El primer día: nuestra llegada y los ticos

*Después de un par de días espero escribir completamente en español – ahora, estoy mucho muy canasada*

 


If you’re reading this, you may or not have known that I decided to spend 3 weeks this winter break in Costa Rica learning the Spanish language with SOL Education Abroad. Now you know!

I’m here in my Mama Tica’s home (my host mother’s home) writing my first blog post tonight. Here I will chronicle my time in Heredia, Costa Rica and hopefully share some great memories and lessons with you all.  I’m sure I’ll make many mistakes with the language along the way, but that’s just part of the fun.

My classmate (and friend) Kylie and I left for the airport at 2:30 AM the day after Christmas. I started packing just a couple of hours before our flight out of Newark.  Luckily, our flights went smoothly and we had no problems. I spent the majority of both flights daydreaming about the next couple of weeks.

When we finally arrived at Juan Santa Maria International Airport in San Jose, our SOL director was there to greet us after we drowsily made our way through Immigration (Migración) and Customs (Aduanas.) We couldn’t find her at first among so many chauffeurs and taxi drivers looking for passengers. We sat and waited over to the side taking in the warm breeze, it took my mind far away from the hustle and bustle of the airport. Next we would be taken to meet our “Mama Tica” Cecilia.

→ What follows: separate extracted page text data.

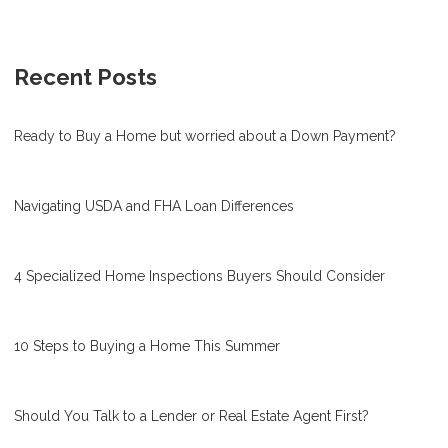
Recent Posts
Ready to Buy a Home but worried about a Down Payment?
Navigating USDA and FHA Loan Differences
4 Specialized Home Inspections Buyers Should Consider
10 Steps to Buying a Home This Summer
Should You Talk to a Lender or Real Estate Agent First?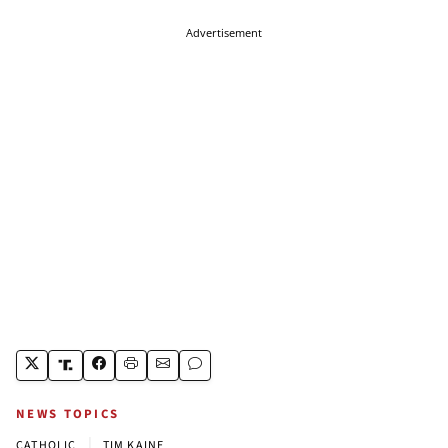
Advertisement
NEWS TOPICS
|
CATHOLIC
TIM KAINE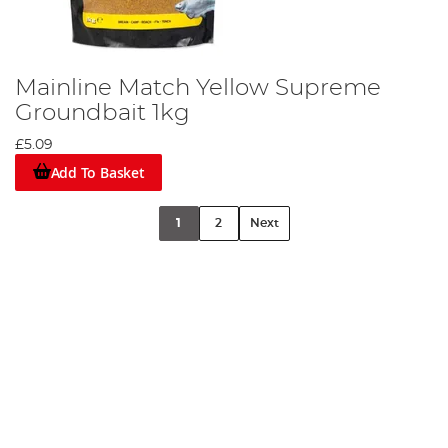
Mainline Match Yellow Supreme
Groundbait 1kg
£5.09
Add To Basket
1
2
Next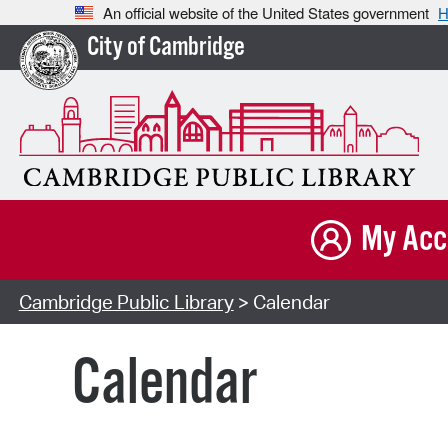
An official website of the United States government
H
City of Cambridge
My Acc
Cambridge Public Library
> Calendar
Calendar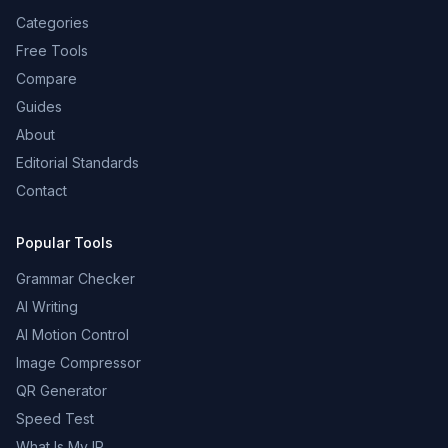
Categories
Free Tools
Compare
Guides
About
Editorial Standards
Contact
Popular Tools
Grammar Checker
AI Writing
AI Motion Control
Image Compressor
QR Generator
Speed Test
What Is My IP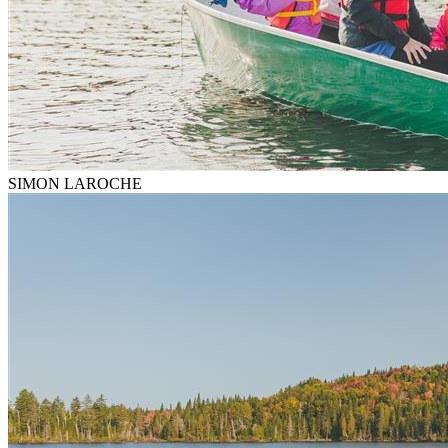
SIMON LAROCHE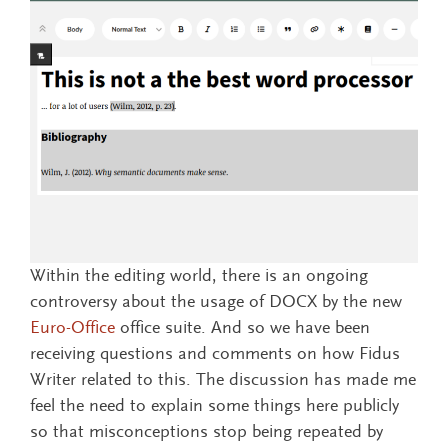
Within the editing world, there is an ongoing
controversy about the usage of DOCX by the new
Euro-Office
office suite. And so we have been
receiving questions and comments on how Fidus
Writer related to this. The discussion has made me
feel the need to explain some things here publicly
so that misconceptions stop being repeated by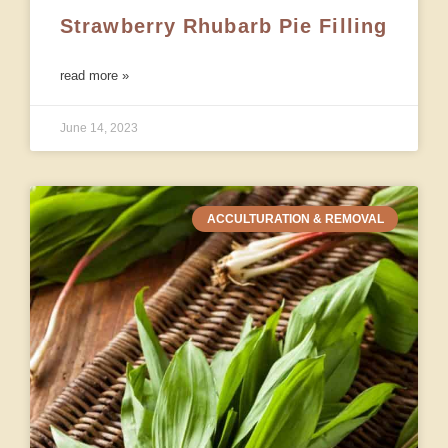
Strawberry Rhubarb Pie Filling
read more »
June 14, 2023
ACCULTURATION & REMOVAL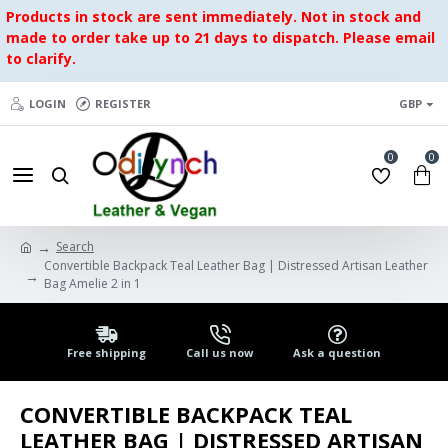
Products in stock are sent immediately. Not in stock and
made to order take up to 21 days to dispatch. Please email
to clarify.
LOGIN
REGISTER
GBP
0
0
Search
Convertible Backpack Teal Leather Bag | Distressed Artisan Leather
Bag Amelie 2 in 1
Free shipping
Call us now
Ask a question
CONVERTIBLE BACKPACK TEAL
LEATHER BAG | DISTRESSED ARTISAN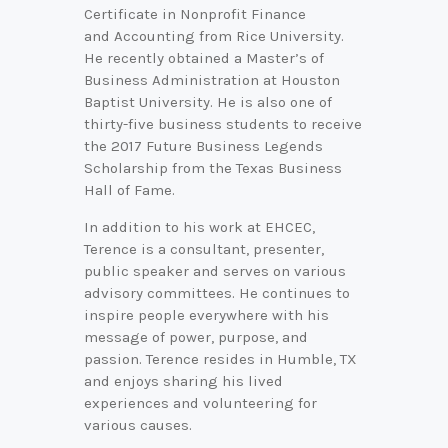
Certificate in Nonprofit Finance
and Accounting from Rice University.
He recently obtained a Master’s of
Business Administration at Houston
Baptist University. He is also one of
thirty-five business students to receive
the 2017 Future Business Legends
Scholarship from the Texas Business
Hall of Fame.
In addition to his work at EHCEC,
Terence is a consultant, presenter,
public speaker and serves on various
advisory committees. He continues to
inspire people everywhere with his
message of power, purpose, and
passion. Terence resides in Humble, TX
and enjoys sharing his lived
experiences and volunteering for
various causes.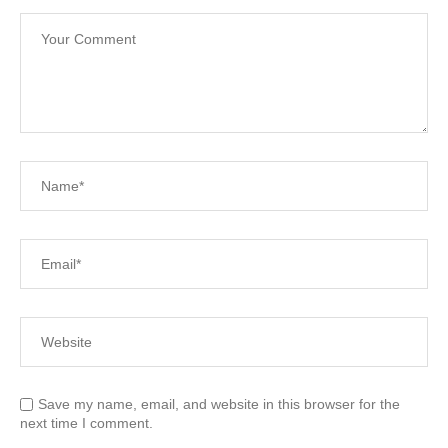
Save my name, email, and website in this browser for the
next time I comment.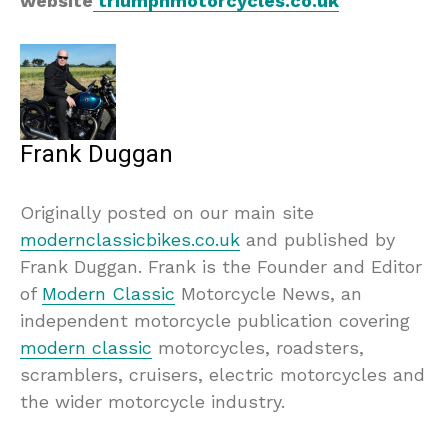
website
triumphmotorcycles.co.uk
Frank Duggan
Originally posted on our main site
modernclassicbikes.co.uk
and published by
Frank Duggan. Frank is the Founder and Editor
of
Modern Classic
Motorcycle News, an
independent motorcycle publication covering
modern classic
motorcycles, roadsters,
scramblers, cruisers, electric motorcycles and
the wider motorcycle industry.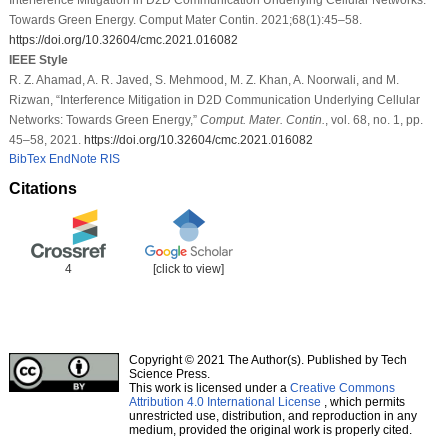
Towards Green Energy. Comput Mater Contin. 2021;68(1):45–58.
https://doi.org/10.32604/cmc.2021.016082
IEEE Style
R. Z. Ahamad, A. R. Javed, S. Mehmood, M. Z. Khan, A. Noorwali, and M.
Rizwan, “Interference Mitigation in D2D Communication Underlying Cellular
Networks: Towards Green Energy,”
Comput. Mater. Contin.
, vol. 68, no. 1, pp.
45–58, 2021.
https://doi.org/10.32604/cmc.2021.016082
BibTex
EndNote
RIS
Citations
4
[click to view]
Copyright © 2021 The Author(s). Published by Tech
Science Press.
This work is licensed under a
Creative Commons
Attribution 4.0 International License
, which permits
unrestricted use, distribution, and reproduction in any
medium, provided the original work is properly cited.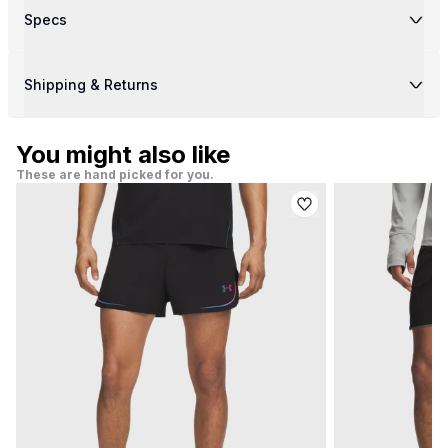
Specs
Shipping & Returns
You might also like
These are hand picked for you.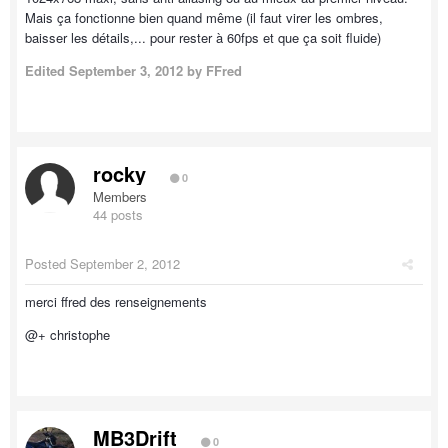
Mais ça fonctionne bien quand même (il faut virer les ombres,
baisser les détails,... pour rester à 60fps et que ça soit fluide)
Edited
September 3, 2012
by FFred
rocky
0
Members
44 posts
Posted
September 2, 2012
merci ffred des renseignements
@+ christophe
MB3Drift
0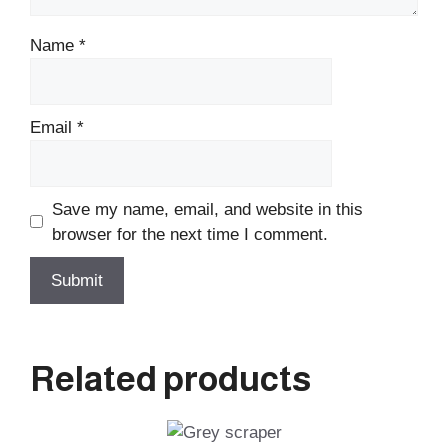
Name
*
Email
*
Save my name, email, and website in this
browser for the next time I comment.
Related products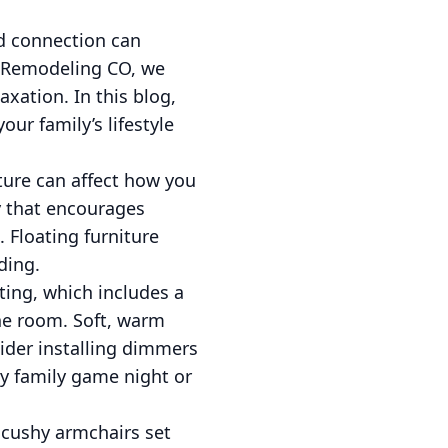
nd connection can
 Remodeling CO, we
axation. In this blog,
our family’s lifestyle
ture can affect how you
ay that encourages
 Floating furniture
ding.
hting, which includes a
the room. Soft, warm
ider installing dimmers
ely family game night or
d cushy armchairs set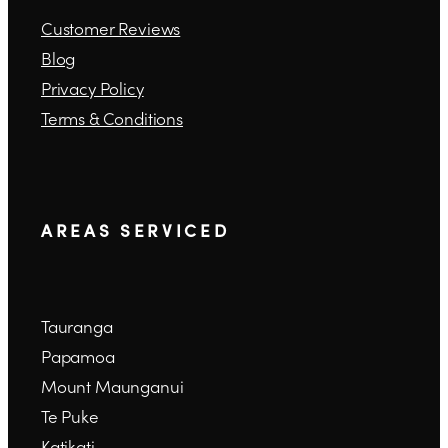
Customer Reviews
Blog
Privacy Policy
Terms & Conditions
A R E A S S E R V I C E D
Tauranga
Papamoa
Mount Maunganui
Te Puke
Katikati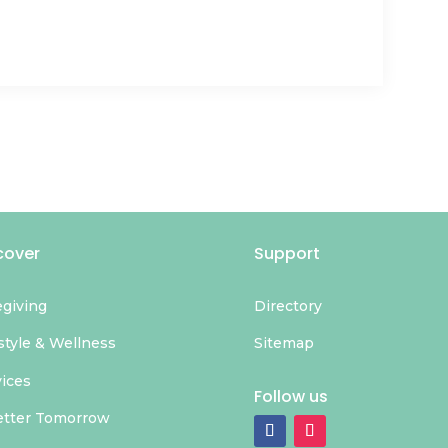
cover
Support
egiving
Directory
style & Wellness
Sitemap
vices
Follow us
etter Tomorrow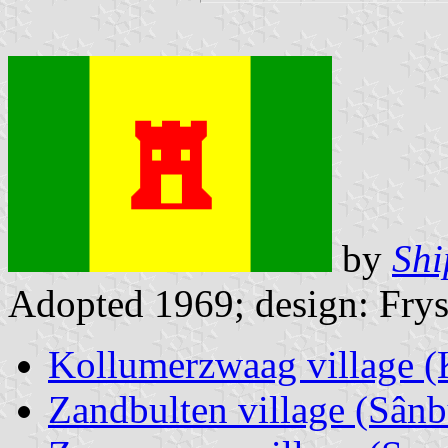
by
Shi
Adopted 1969; design: Frys
Kollumerzwaag village 
Zandbulten village (Sânb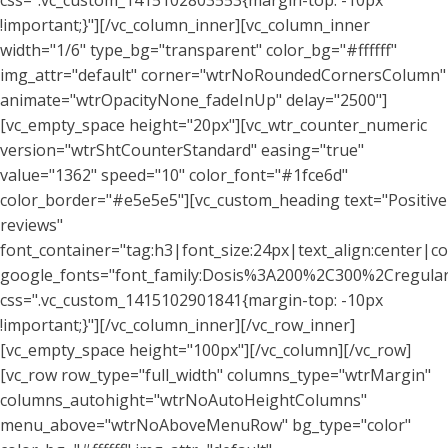
css=".vc_custom_1415102803553{margin-top: -10px
!important;}"][/vc_column_inner][vc_column_inner
width="1/6" type_bg="transparent" color_bg="#ffffff"
img_attr="default" corner="wtrNoRoundedCornersColumn"
animate="wtrOpacityNone_fadeInUp" delay="2500"]
[vc_empty_space height="20px"][vc_wtr_counter_numeric
version="wtrShtCounterStandard" easing="true"
value="1362" speed="10" color_font="#1fce6d"
color_border="#e5e5e5"][vc_custom_heading text="Positive
reviews"
font_container="tag:h3|font_size:24px|text_align:center|co
google_fonts="font_family:Dosis%3A200%2C300%2Cregu
css=".vc_custom_1415102901841{margin-top: -10px
!important;}"][/vc_column_inner][/vc_row_inner]
[vc_empty_space height="100px"][/vc_column][/vc_row]
[vc_row row_type="full_width" columns_type="wtrMargin"
columns_autohight="wtrNoAutoHeightColumns"
menu_above="wtrNoAboveMenuRow" bg_type="color"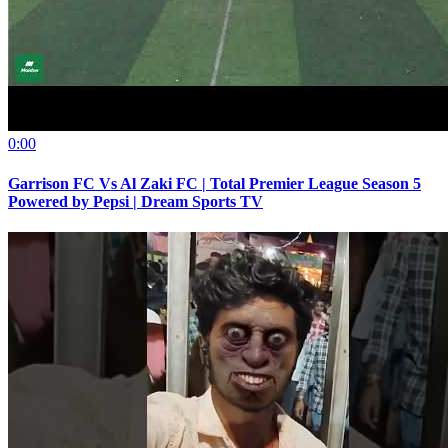
0:00
Garrison FC Vs Al Zaki FC | Total Premier League Season 5
Powered by Pepsi | Dream Sports TV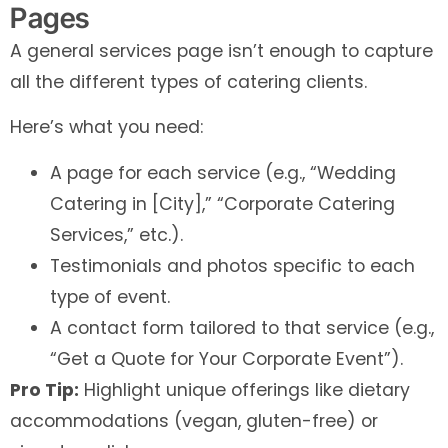
Pages
A general services page isn’t enough to capture
all the different types of catering clients.
Here’s what you need:
A page for each service (e.g., “Wedding
Catering in [City],” “Corporate Catering
Services,” etc.).
Testimonials and photos specific to each
type of event.
A contact form tailored to that service (e.g.,
“Get a Quote for Your Corporate Event”).
Pro Tip:
Highlight unique offerings like dietary
accommodations (vegan, gluten-free) or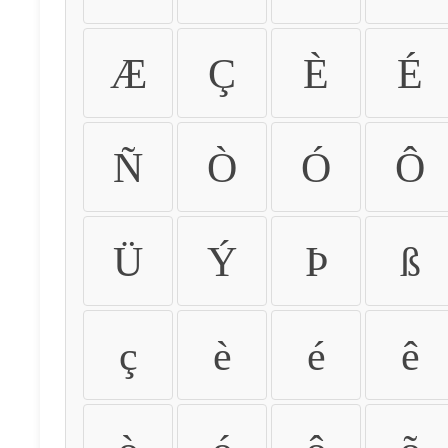
Æ
Ç
È
É
Ñ
Ò
Ó
Ô
Ü
Ý
Þ
ß
ç
è
é
ê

As we drove from San Jose to Heredia, I started my list.  Every time I go somewhere that I don’t know the language well, I start a list of useful vocabulary words. This time, I decided to make a list of every word I don’t know.

Sometimes I will add quotes I see to the list. There’s one painted on a bench across the street: “Amor es el arma mas poderosa” or “Love is the most powerful weapon.”

When we arrived, our mama tica asked us right away if we wanted something to eat. We had ham and cheese sandwiches with lettuce and tomato, and a carbonated drink made from an herb I still don’t know the name of. She took us to Universidad Latina where we would meet for class the next day, and afterwards we went to the mall across the street. Everything was less than 10 minutes away by foot! Our mama tica knew all of the ticos (locals) as we walked around Heredia.  I guess she is a well known teacher in the area because even a student she had 10 years ago stopped her to say hello.

We came back home to eat even more.  For dinner we had pork chops, rice and beans, and a small salad with tomatoes and cucumber. Sorry Bloomsburg, but campus food can’t even compare to mama tica’s cooking.

The rest of the night was spent relaxing and meeting Cecilia’s grandchildren and neighbors. When I finally went to bed, I fell asleep as soon as I hit the pillow.

Of course, the language barrier is there, but Cecilia is so kind and understanding. She keeps telling us not to be afraid, and that mistakes are meant to be made. I was surprised at how much of her Spanish I was able to understand, but we’ll see how the first day of class goes tomorrow! For now, hasta mañana!